The Minister of Environmental Affairs, Mrs Edna Molewa, has noted the judgment handed down in the High Court of South Africa, Gauteng Division, Pretoria, setting aside the moratorium on the domestic trade of rhino horn.
The Minister intends to appeal the judgment, in which case the Department’s application for leave to appeal will suspend the operation and execution of the judgment in terms of section 18 of the Superior Courts Act, 2013 (Act No. 10 of 2013).
The decision of the court should not be construed to mean that the domestic trade in rhino horn may take place in an unregulated fashion. In the absence of the moratorium, it must be emphasised that all trade in rhino horn will be subjected to the issuing of the relevant permits
in terms of the National Environmental Management: Biodiversity Act, 2004 (Act No 10 of 2004). In terms of NEM:BA a permit is required to trade in rhino horns and any derivatives or products of horn and the judgment does not mean that persons are allowed to trade (including selling, donating, or in any way acquiring or disposing of rhino horn) without a permit issued by the relevant provincial conservation department.

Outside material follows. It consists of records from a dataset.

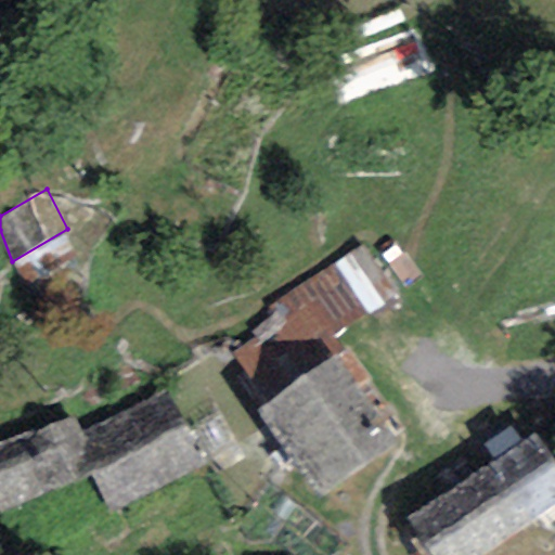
[(343,348),(333,335),(397,295),(361,245),(267,306),(272,313),(249,331),(255,337),(231,353),(266,403),(335,355),(343,348)]
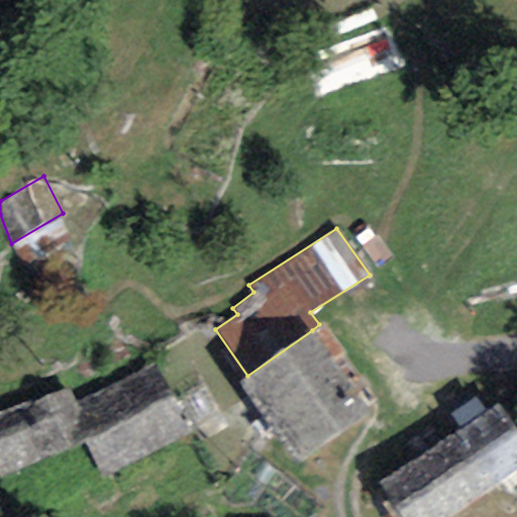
[(238,382),(297,463),(370,412),(312,330),(247,376),(238,382)]
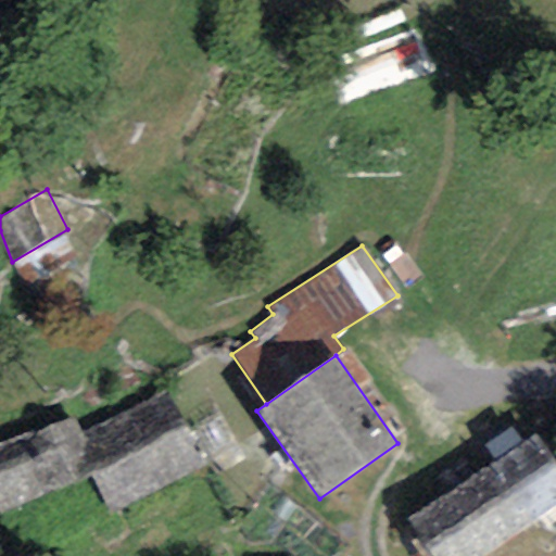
[(199,465),(168,396),(86,433),(75,411),(0,444),(0,510),(90,471),(106,506),(199,465)]
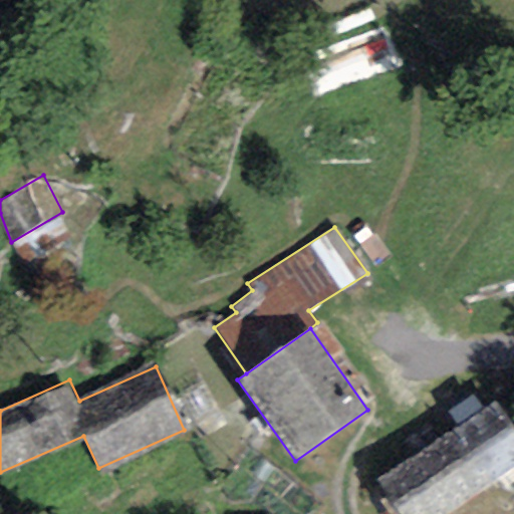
[(444,513),(513,466),(513,432),(493,402),(377,481),(400,513),(444,513)]
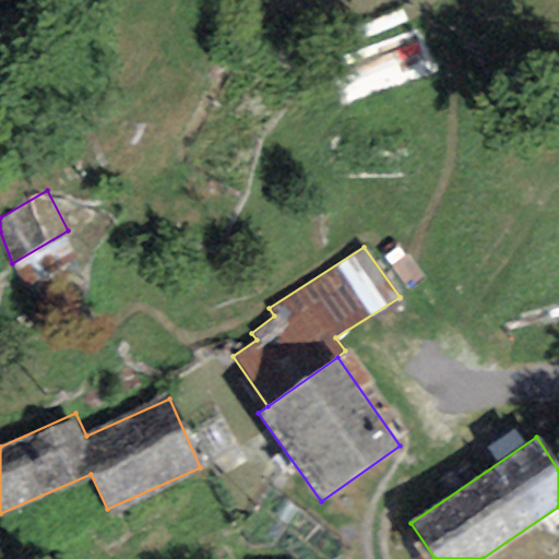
All buildings are outlined.
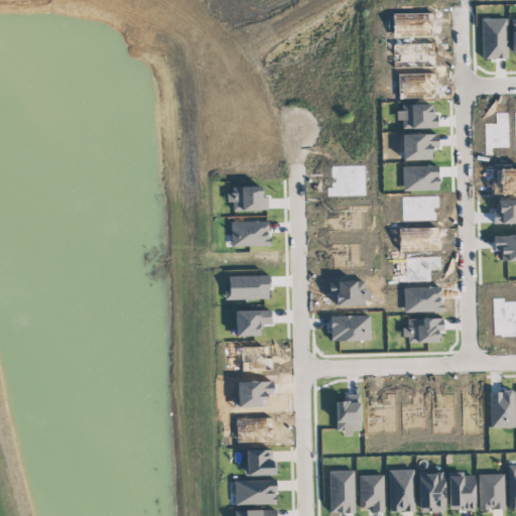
[(505,18),(481,19),(482,58),(506,57),(505,18)]
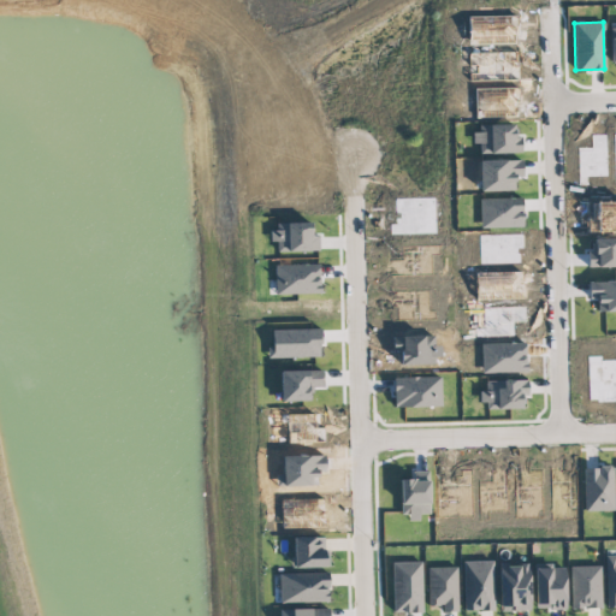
[(309,223),(276,224),(277,250),(318,249),(318,236),(311,236),(309,223)]
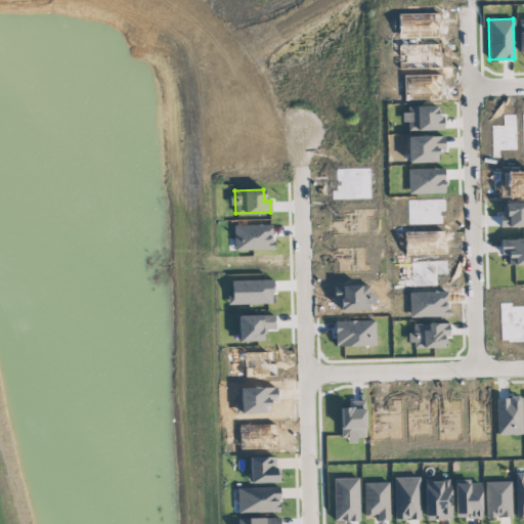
[(523,202),(505,203),(505,211),(498,212),(499,227),(523,226),(523,202)]
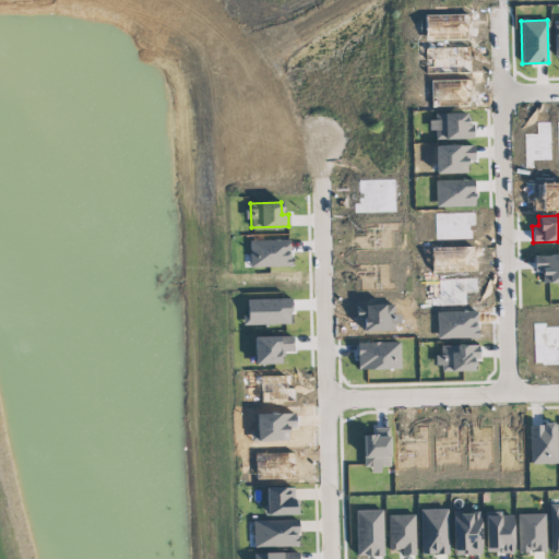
[(558,254),(533,256),(533,271),(540,271),(542,283),(558,282),(558,254)]
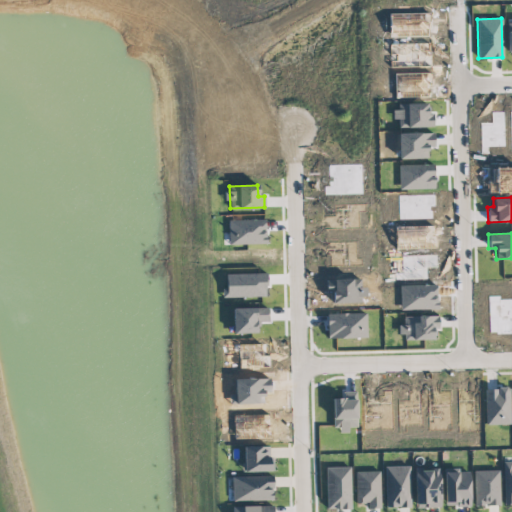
[(226,274),(227,296),(267,295),(267,273),(226,274)]
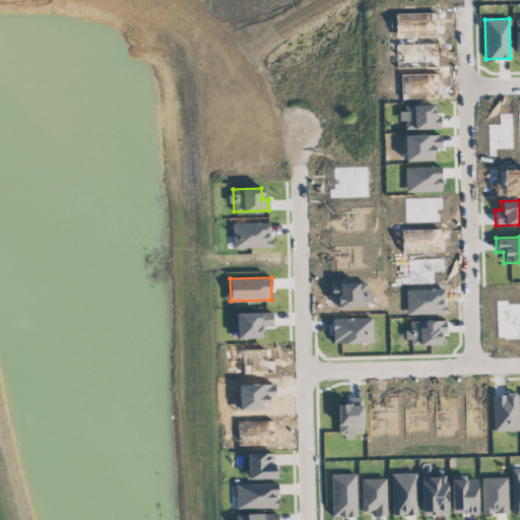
[(259,337),(259,326),(271,325),(271,313),(237,314),(238,338),(259,337)]
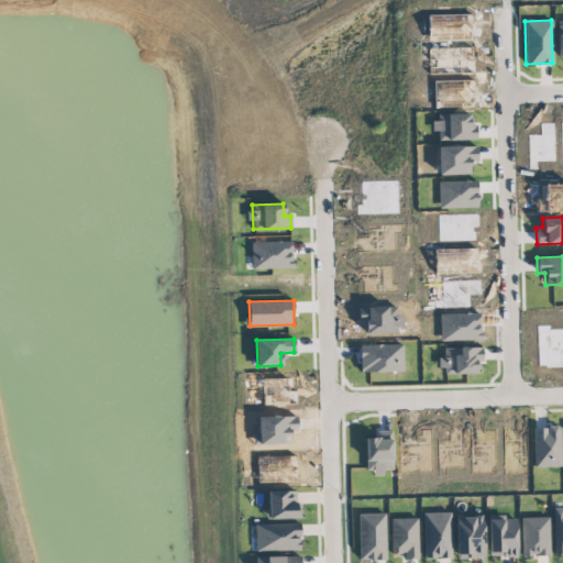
[(533,427),(534,466),(561,466),(560,426),(533,427)]
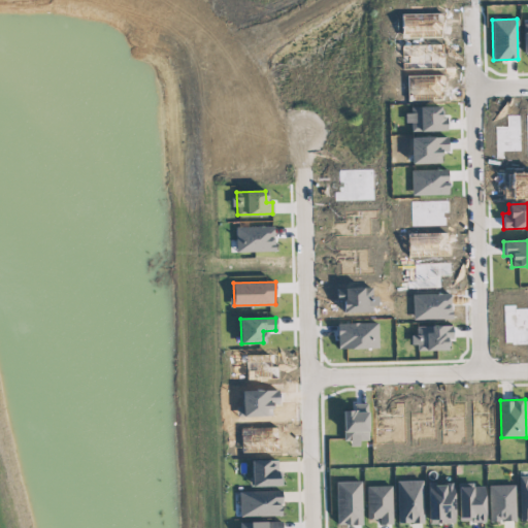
[(279,486),(279,459),(251,460),(251,487),(279,486)]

The Department furthermore clarified that this judgment also does not relate to the international trade in rhino horn for commercial purposes. Commercial international trade in rhino horn is still prohibited in terms of the provisions of the Convention on International Trade in Endangered Species of Wild Fauna and Flora (CITES).
In any event, once the Department has filed its application for leave to appeal, the order of the court will be suspended pending the finalisation of the application and the appeal should the application for leave to appeal be successful.
The Minister is in the process of conferring with the MECs for environmental affairs on the matter.